A CLASS of Year Six schoolchildren from Our Lady of Dolours, Mitchelton, are about to visit the monastery of the Sisters of Mary Morning Star and they are buzzing with questions.
“How much do they pray? My brother said they pray to Jesus for lots of hours,” one child says.
Another wants to know what the inside of their house looks like and another wants to know if they “live an ordinary life”.
Perhaps the biggest question of all – “do they have mobile devices?”
The children excitedly chit-chat and cross from the schoolgrounds into the front garden of the monastery, which is right over the road.
It is the first time the Year 6 cohort will be heading into the front room chapel of the monastery.
One boy says his sister, who is in Year 5, had already been with her class the previous week.
He can confirm that the sisters are “all really nice”.
Two Sisters of Mary Morning Star stand at the bottom of the steps of a Queenslander home, which has been repurposed as a monastery, to greet the children with smiles.
The sisters ask the children if they know who they are about to visit.
“Jesus,” one student says and the faces of the sisters light up with smiles.
The sisters ask if the children know how to greet Jesus: “How do you greet someone you love?”
One student answers, “telling them, ‘I love you’”.

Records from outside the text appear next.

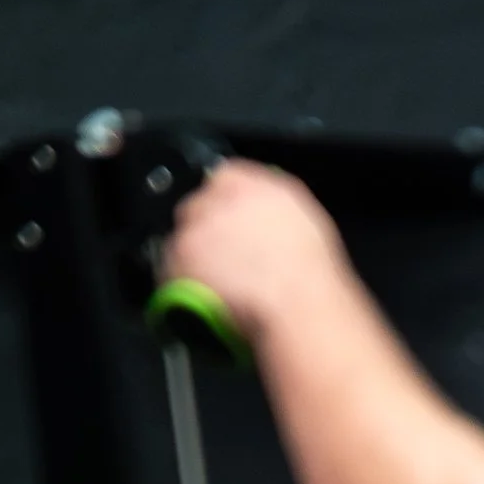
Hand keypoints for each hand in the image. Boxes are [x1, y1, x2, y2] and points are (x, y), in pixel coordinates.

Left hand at [158, 159, 349, 350]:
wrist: (297, 306)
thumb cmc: (314, 278)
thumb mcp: (309, 229)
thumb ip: (279, 214)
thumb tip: (268, 223)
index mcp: (259, 185)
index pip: (227, 178)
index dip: (227, 205)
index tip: (230, 225)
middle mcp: (224, 197)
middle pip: (199, 206)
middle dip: (206, 232)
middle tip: (224, 261)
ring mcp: (198, 225)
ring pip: (182, 238)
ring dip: (193, 260)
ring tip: (217, 287)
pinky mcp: (180, 254)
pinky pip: (169, 268)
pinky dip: (181, 284)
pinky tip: (205, 298)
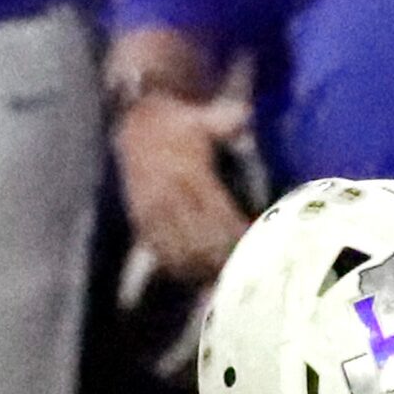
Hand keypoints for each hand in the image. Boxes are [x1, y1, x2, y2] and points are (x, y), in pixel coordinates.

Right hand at [114, 92, 254, 284]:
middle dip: (226, 258)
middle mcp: (167, 195)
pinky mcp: (141, 223)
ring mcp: (152, 212)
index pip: (217, 213)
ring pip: (182, 252)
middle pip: (202, 239)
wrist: (136, 127)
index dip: (238, 233)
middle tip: (250, 271)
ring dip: (206, 269)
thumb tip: (246, 115)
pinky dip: (182, 269)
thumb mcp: (202, 119)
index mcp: (186, 172)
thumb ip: (226, 121)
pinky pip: (162, 253)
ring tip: (229, 278)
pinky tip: (201, 277)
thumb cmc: (180, 126)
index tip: (257, 246)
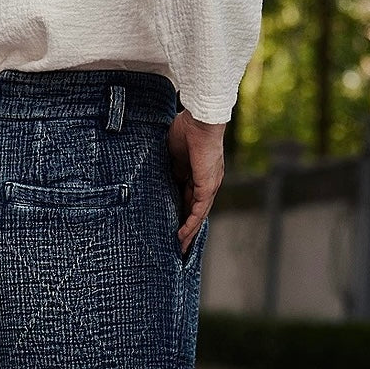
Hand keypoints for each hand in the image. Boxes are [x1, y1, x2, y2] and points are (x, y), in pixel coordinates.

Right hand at [166, 109, 225, 254]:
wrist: (200, 120)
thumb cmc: (185, 129)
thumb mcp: (172, 154)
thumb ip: (169, 168)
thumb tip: (160, 181)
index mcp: (197, 174)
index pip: (189, 199)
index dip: (181, 214)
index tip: (172, 227)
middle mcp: (206, 183)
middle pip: (195, 212)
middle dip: (187, 229)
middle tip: (178, 246)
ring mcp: (209, 185)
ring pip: (198, 215)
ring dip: (189, 233)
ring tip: (180, 248)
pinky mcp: (207, 186)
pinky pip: (198, 211)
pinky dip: (190, 224)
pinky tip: (182, 236)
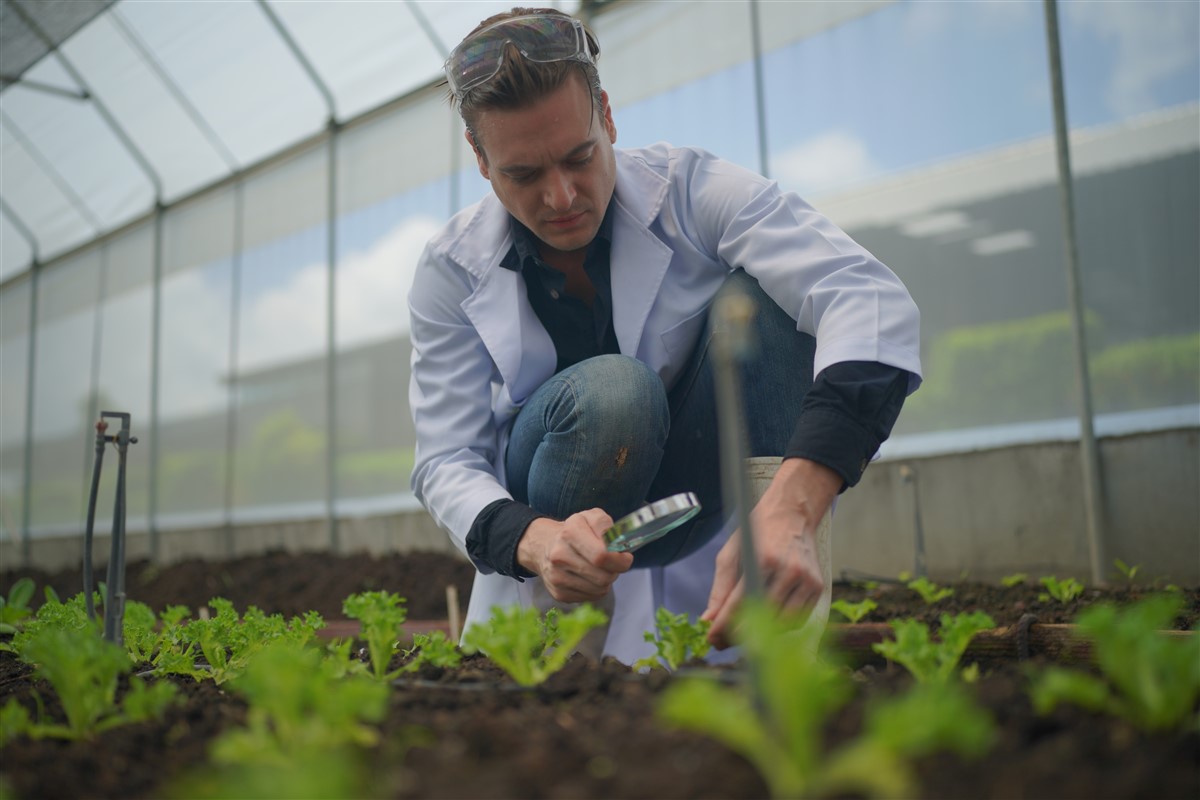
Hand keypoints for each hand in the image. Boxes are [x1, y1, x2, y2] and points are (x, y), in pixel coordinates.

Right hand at [516, 509, 633, 603]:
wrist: (544, 545)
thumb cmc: (575, 531)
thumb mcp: (591, 517)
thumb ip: (607, 526)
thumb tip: (618, 546)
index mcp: (569, 533)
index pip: (602, 556)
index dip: (620, 560)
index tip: (625, 557)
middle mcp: (559, 556)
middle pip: (603, 577)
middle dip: (615, 571)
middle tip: (612, 563)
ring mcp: (557, 577)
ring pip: (599, 589)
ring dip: (606, 581)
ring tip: (599, 569)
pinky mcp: (558, 594)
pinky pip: (591, 597)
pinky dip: (596, 589)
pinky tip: (589, 577)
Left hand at [701, 458, 839, 648]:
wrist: (793, 514)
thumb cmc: (758, 532)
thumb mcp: (732, 551)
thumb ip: (721, 587)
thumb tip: (709, 619)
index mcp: (764, 558)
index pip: (740, 602)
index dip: (724, 625)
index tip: (711, 638)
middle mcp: (788, 570)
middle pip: (762, 617)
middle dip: (739, 634)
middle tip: (723, 640)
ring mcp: (807, 580)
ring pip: (782, 624)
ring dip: (761, 635)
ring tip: (742, 634)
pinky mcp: (818, 587)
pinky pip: (799, 620)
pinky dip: (781, 627)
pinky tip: (767, 623)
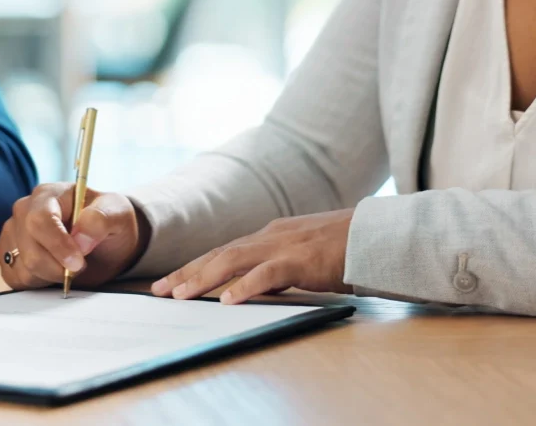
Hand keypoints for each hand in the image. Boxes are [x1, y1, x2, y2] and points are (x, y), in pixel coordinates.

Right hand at [0, 183, 150, 289]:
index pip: (40, 220)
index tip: (78, 262)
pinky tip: (53, 271)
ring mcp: (13, 234)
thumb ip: (102, 220)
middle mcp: (24, 211)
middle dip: (58, 266)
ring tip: (68, 265)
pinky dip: (39, 283)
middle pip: (29, 249)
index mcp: (48, 194)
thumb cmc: (108, 222)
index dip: (57, 245)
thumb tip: (80, 240)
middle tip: (81, 265)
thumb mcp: (118, 214)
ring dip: (51, 276)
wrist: (104, 241)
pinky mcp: (8, 256)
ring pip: (22, 268)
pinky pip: (16, 279)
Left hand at [152, 209, 355, 304]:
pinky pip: (267, 274)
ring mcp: (283, 246)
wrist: (376, 234)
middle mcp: (269, 237)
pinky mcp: (301, 260)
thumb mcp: (300, 256)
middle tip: (159, 291)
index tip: (170, 282)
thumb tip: (254, 285)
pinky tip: (228, 300)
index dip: (194, 266)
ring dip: (204, 278)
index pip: (222, 251)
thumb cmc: (343, 247)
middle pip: (218, 254)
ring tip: (181, 294)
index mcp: (269, 236)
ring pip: (233, 260)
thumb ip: (276, 267)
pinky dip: (245, 286)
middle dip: (186, 272)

The students, guided by the sisters, head upstairs and enter into a space for Eucharistic Adoration for the next 30 minutes to an hour.
Year 5 students Owen and Alana had already been to see the sisters and loved it.

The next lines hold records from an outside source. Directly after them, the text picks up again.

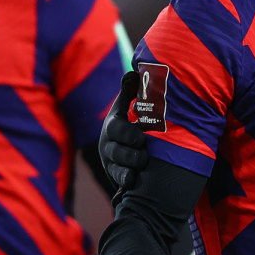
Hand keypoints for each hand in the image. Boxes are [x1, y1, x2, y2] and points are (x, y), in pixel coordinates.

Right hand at [100, 71, 149, 188]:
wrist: (128, 147)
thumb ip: (130, 91)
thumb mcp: (127, 107)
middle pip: (115, 151)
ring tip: (143, 164)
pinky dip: (127, 180)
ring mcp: (111, 162)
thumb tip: (133, 72)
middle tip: (145, 154)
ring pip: (117, 168)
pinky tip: (135, 180)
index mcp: (113, 127)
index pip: (115, 130)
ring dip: (130, 167)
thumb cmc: (131, 121)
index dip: (127, 134)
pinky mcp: (117, 176)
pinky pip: (119, 182)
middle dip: (130, 153)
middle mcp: (109, 145)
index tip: (142, 137)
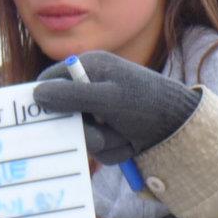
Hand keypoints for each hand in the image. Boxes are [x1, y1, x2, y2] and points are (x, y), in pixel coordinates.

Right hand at [32, 50, 200, 164]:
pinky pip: (98, 149)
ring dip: (103, 140)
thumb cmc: (144, 102)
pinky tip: (131, 142)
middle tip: (99, 127)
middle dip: (83, 128)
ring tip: (124, 132)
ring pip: (81, 136)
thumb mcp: (106, 97)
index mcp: (89, 68)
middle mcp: (91, 89)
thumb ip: (70, 96)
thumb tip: (37, 94)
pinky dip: (115, 149)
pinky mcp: (110, 133)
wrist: (180, 128)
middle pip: (63, 114)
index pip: (51, 80)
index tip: (39, 115)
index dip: (42, 97)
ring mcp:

“I like how they’re so friendly towards everybody,” Owen says. “They’re so peaceful.”
Alana says she likes how “they’re so respectful, especially with God”.
She says the sisters have been teaching them about how to pray and how to love God more.
Alana said their monastery was peaceful and “full of paintings of God”.
Owen said when he prays in front of the Eucharist, he thinks about being closer to God and “feeling more connected with Him”.
Both of them “really want to go back”.
Our Lady of Dolours principal Tricia Howard said the sisters had a beautiful presence in the community.
She began her role as principal at the school about a year ago and soon found out that the sisters lived just across the road.
After having them over for a morning tea, they came up with the idea of bringing the children to the chapel for some time in Eucharistic Adoration.
Mrs Howard said since their initial meeting, the relationship has blossomed.
She said they have had children to the monastery, had the sisters come over to speak in classrooms and the children were always excited to see them.
Sr Jone Tamosiunaite said she hoped to show the children that “God is not a myth”.
“He’s not an idea; He’s a person, a loving person; a loving Father to whom they can go when they’re happy, when they have difficulties in life, and the one who carries them, leads them, never abandons them, a person,” she said.
She said the sisters want to help them develop a bond with God.
“It’s not about reciting prayers, it’s not catechism – there’s absolutely nothing wrong with reciting prayers and catechism – but if there is not this foundation of friendship with Jesus, reciting prayers makes absolutely no sense,” she said.
She said the sisters try to create a space for “silent prayer and a heart-to-heart” with Jesus.
Children, she says, are “absolutely capable of that; they’re naturally contemplative”.
Parish priest Fr Nigel Sequeira, who helped set the sisters up at the monastery in Mitchelton, said he hoped the school visits to the monastery could be another way for the children to experience the love of God in their lives.
He says experiencing the love of God is life changing.
Fr Sequiera says the parish and school are close and share a strong, common vision.
“We have the same goal, the same purpose and meaning – centred on Christ – we want to give a good education with a focus on Jesus,” he said.